Extrêmement débattu, ce terme a fait l'objet de nombreuses définitions discordantes. Ainsi Hart en distingue cinq et Bobbio trois. Les liens entre le positivisme juridique et le positivisme philosophique qu'il soit rationnel (Comte) ou logique (Carnap, Ayer, le premier Wittgenstein) sont controversés.
Le positivisme comprend de nombreuses tendances telles que le positivisme impérativiste (Hobbes, Austin…), l'école de l'exégèse (Demolombes), la jurisprudence des concepts (von Ihering), les théories pures du droit (Kelsen, Weyr), le positivisme analytique (Hart, Bobio) ou encore le néo-instutionalisme (McCormick et Weinberger).
En droit du commerce international, le positivisme légaliste refuse l'existence d'une lex mercatoria, car elle n'appartient pas à un ordre juridique étatique et ne peut ainsi revetir un caractère obligatoire : les règles internationales ne peuvent qu'être interétatiques, et non transétatiques.
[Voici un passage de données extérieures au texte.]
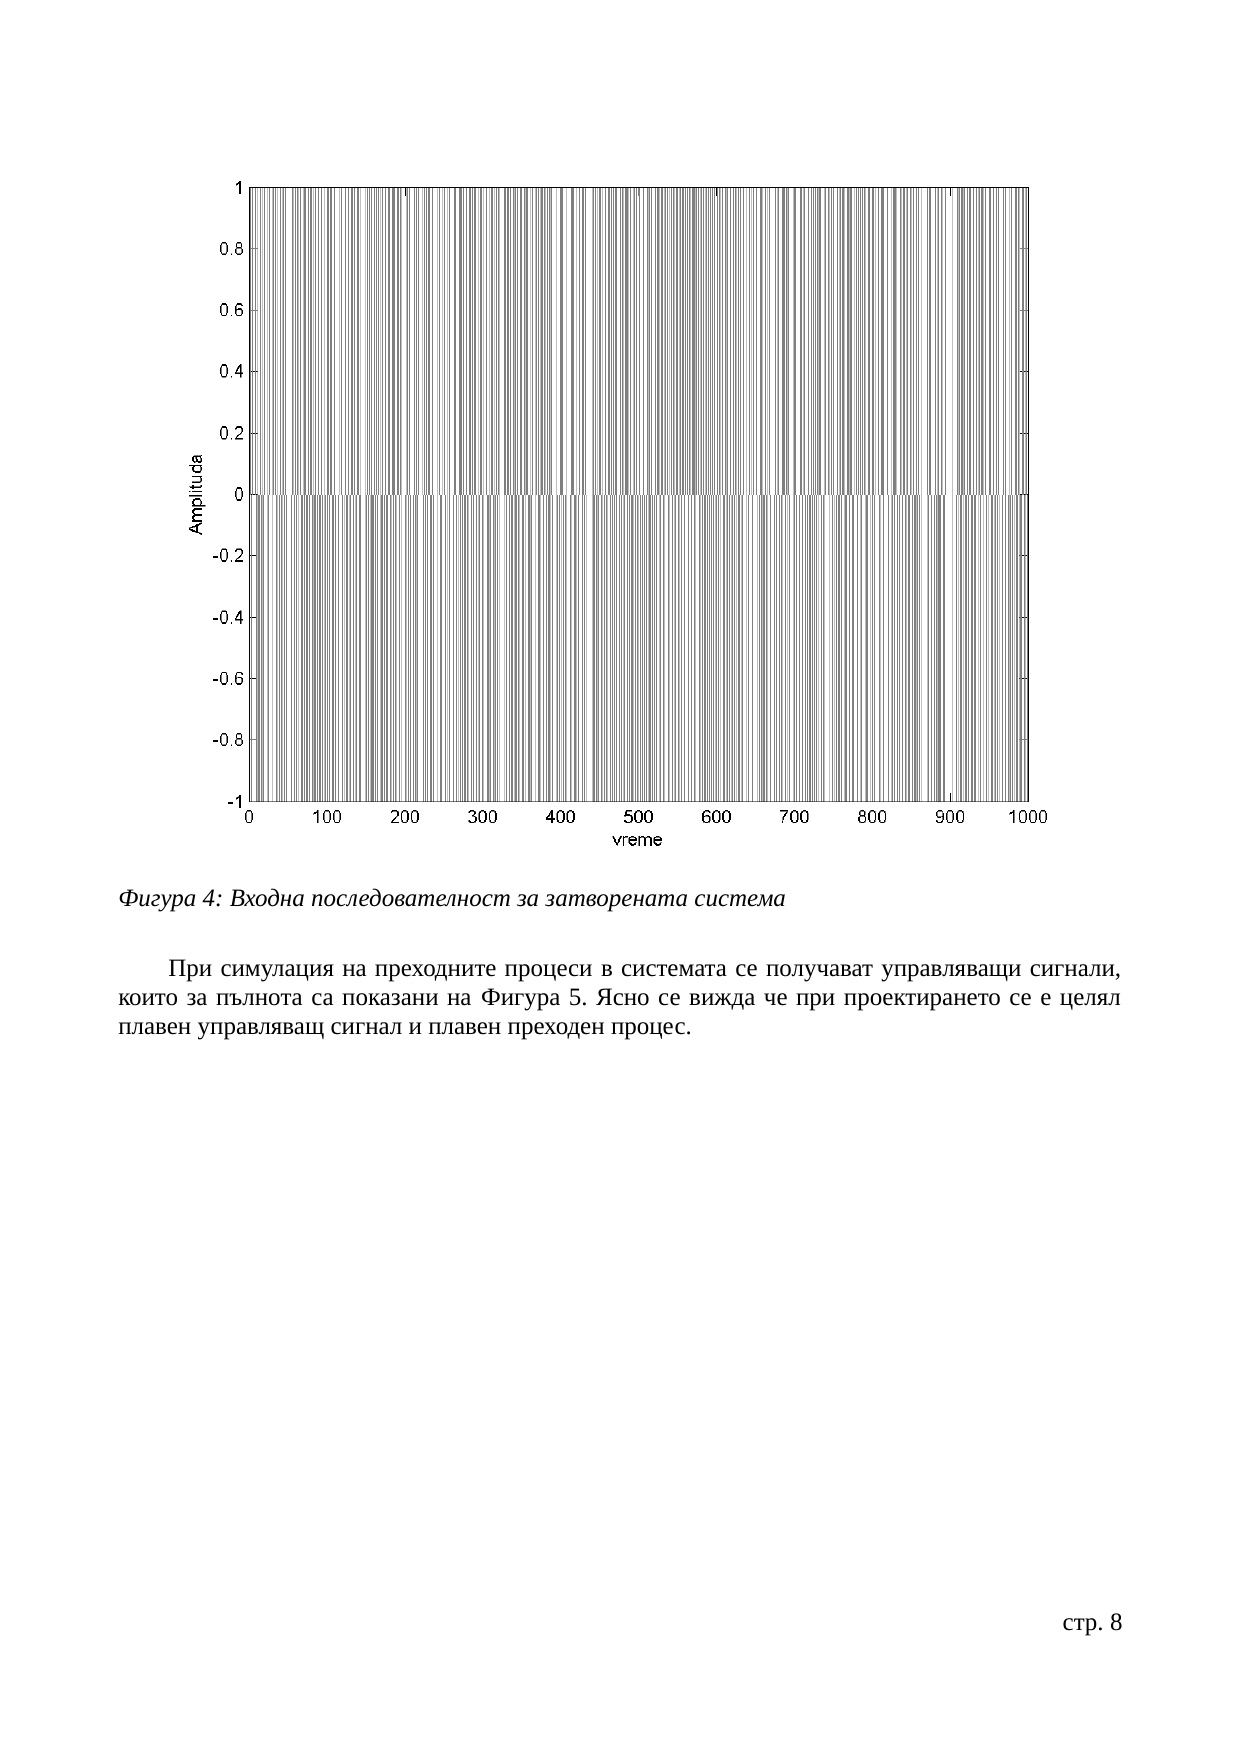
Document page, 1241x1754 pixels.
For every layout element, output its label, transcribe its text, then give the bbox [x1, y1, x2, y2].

picture [118, 130, 1123, 884]
text При симулация на преходните процеси в системата се получават управляващи сигнали, които за пълнота са показани на Фигура 5. Ясно се вижда че при проектирането се е целял плавен управляващ сигнал и плавен преходен процес. [118, 953, 1122, 1040]
text Фигура 4: Входна последователност за затворената система [118, 884, 1122, 912]
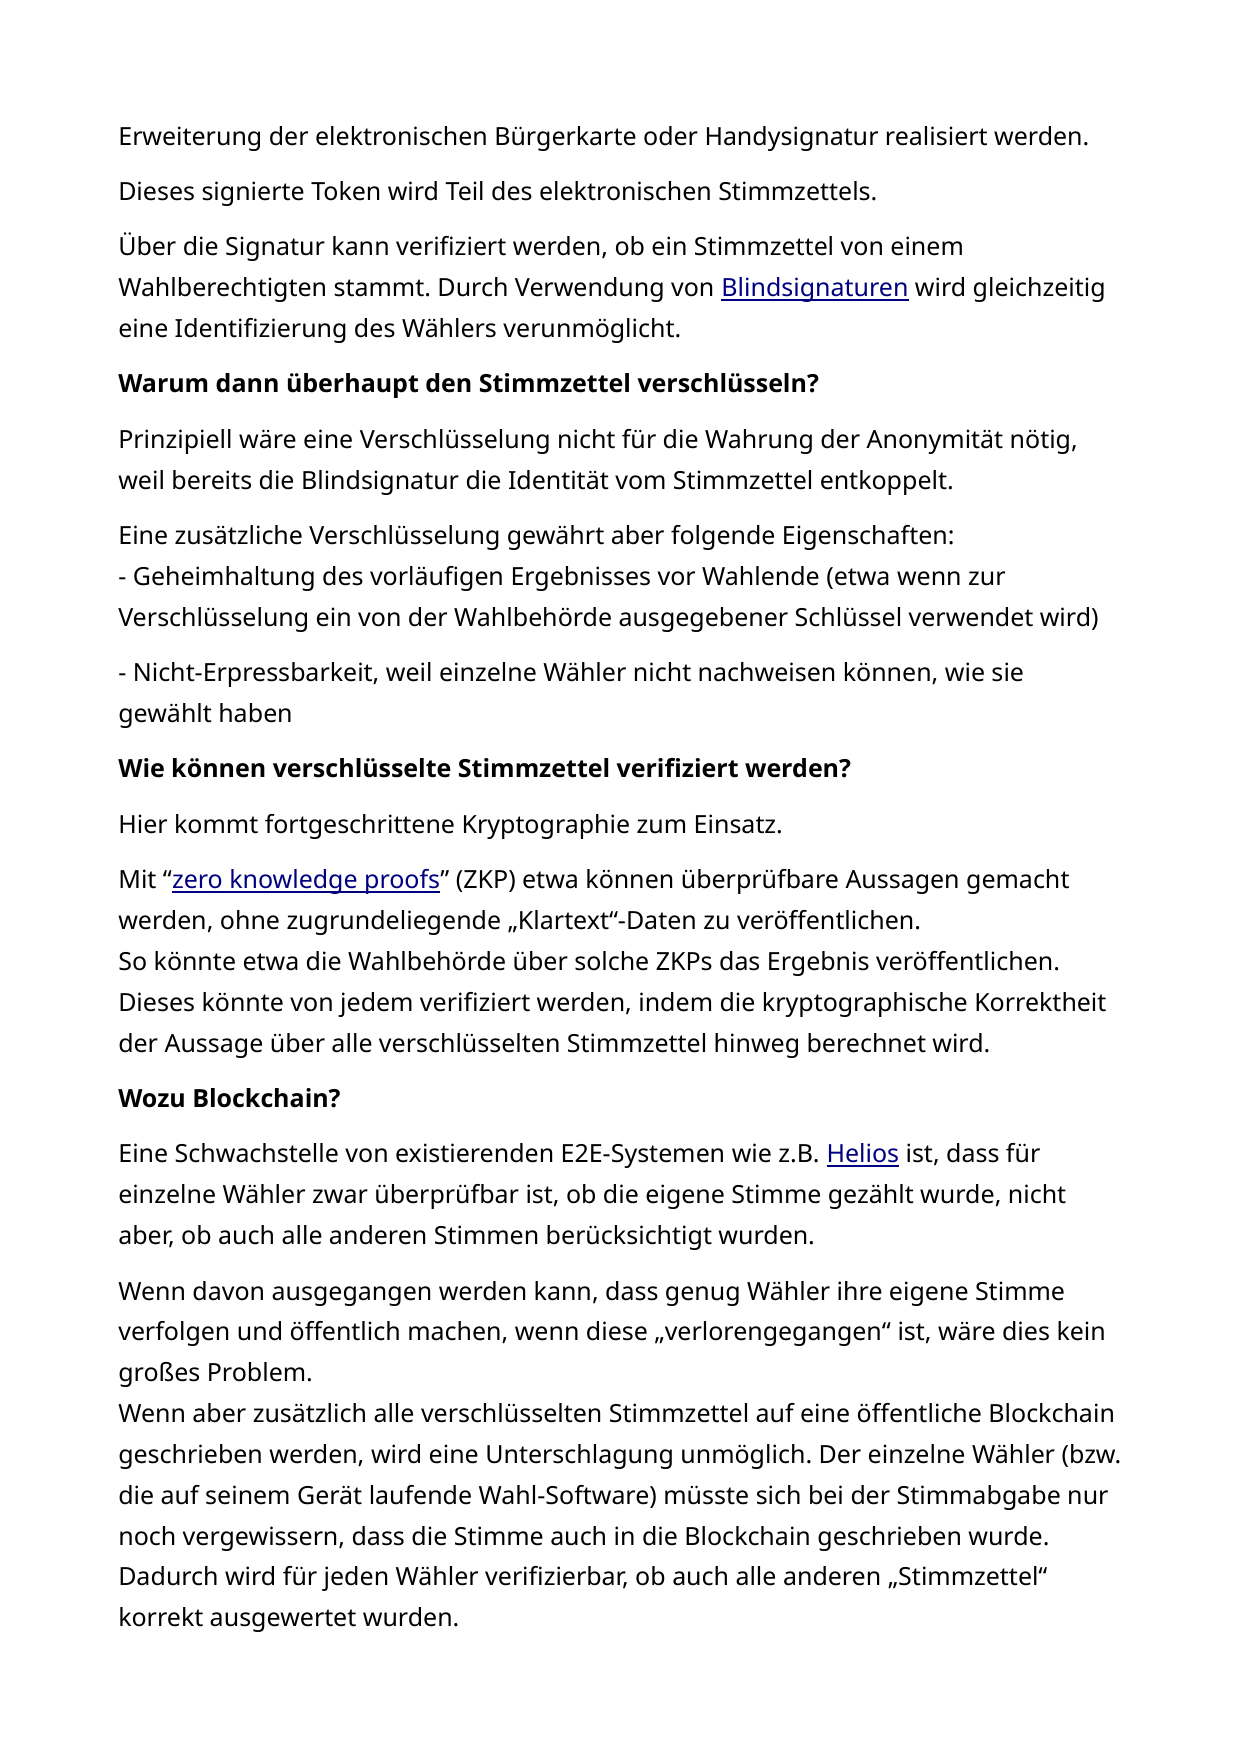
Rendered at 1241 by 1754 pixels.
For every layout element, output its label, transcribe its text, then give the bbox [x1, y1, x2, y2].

text Mit “zero knowledge proofs” (ZKP) etwa können überprüfbare Aussagen gemacht werden, ohne zugrundeliegende „Klartext“-Daten zu veröffentlichen. So könnte etwa die Wahlbehörde über solche ZKPs das Ergebnis veröffentlichen. Dieses könnte von jedem verifiziert werden, indem die kryptographische Korrektheit der Aussage über alle verschlüsselten Stimmzettel hinweg berechnet wird. [118, 862, 1122, 1059]
text Prinzipiell wäre eine Verschlüsselung nicht für die Wahrung der Anonymität nötig, weil bereits die Blindsignatur die Identität vom Stimmzettel entkoppelt. [118, 421, 1122, 496]
text Wozu Blockchain? [118, 1081, 1122, 1115]
text Warum dann überhaupt den Stimmzettel verschlüsseln? [118, 366, 1122, 400]
text Eine zusätzliche Verschlüsselung gewährt aber folgende Eigenschaften: - Geheimhaltung des vorläufigen Ergebnisses vor Wahlende (etwa wenn zur Verschlüsselung ein von der Wahlbehörde ausgegebener Schlüssel verwendet wird) [118, 518, 1122, 633]
text Eine Schwachstelle von existierenden E2E-Systemen wie z.B. Helios ist, dass für einzelne Wähler zwar überprüfbar ist, ob die eigene Stimme gezählt wurde, nicht aber, ob auch alle anderen Stimmen berücksichtigt wurden. [118, 1136, 1122, 1252]
text - Nicht-Erpressbarkeit, weil einzelne Wähler nicht nachweisen können, wie sie gewählt haben [118, 655, 1122, 730]
text Hier kommt fortgeschrittene Kryptographie zum Einsatz. [118, 806, 1122, 841]
text Wenn davon ausgegangen werden kann, dass genug Wähler ihre eigene Stimme verfolgen und öffentlich machen, wenn diese „verlorengegangen“ ist, wäre dies kein großes Problem. Wenn aber zusätzlich alle verschlüsselten Stimmzettel auf eine öffentliche Blockchain geschrieben werden, wird eine Unterschlagung unmöglich. Der einzelne Wähler (bzw. die auf seinem Gerät laufende Wahl-Software) müsste sich bei der Stimmabgabe nur noch vergewissern, dass die Stimme auch in die Blockchain geschrieben wurde. Dadurch wird für jeden Wähler verifizierbar, ob auch alle anderen „Stimmzettel“ korrekt ausgewertet wurden. [118, 1273, 1122, 1634]
text Über die Signatur kann verifiziert werden, ob ein Stimmzettel von einem Wahlberechtigten stammt. Durch Verwendung von Blindsignaturen wird gleichzeitig eine Identifizierung des Wählers verunmöglicht. [118, 229, 1122, 345]
text Wie können verschlüsselte Stimmzettel verifiziert werden? [118, 751, 1122, 785]
text Dieses signierte Token wird Teil des elektronischen Stimmzettels. [118, 173, 1122, 208]
text Erweiterung der elektronischen Bürgerkarte oder Handysignatur realisiert werden. [118, 118, 1122, 152]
D'autres courants, plus inspirés par la sociologie, sont parfois rattachés au positivisme même si ce rapprochement est très contesté. C'est le cas de l'objectivisme sociologique (Duguit, Scelles), du réalisme sociologique américain (Pound, Holmes) ou du réalisme scandinave (Ross, Olivecrona).
On trouve enfin beaucoup d'auteurs français comme Raymond Carré de Malberg ou Georges Vedel qui sont positivistes sans se rattacher clairement à une de ces écoles.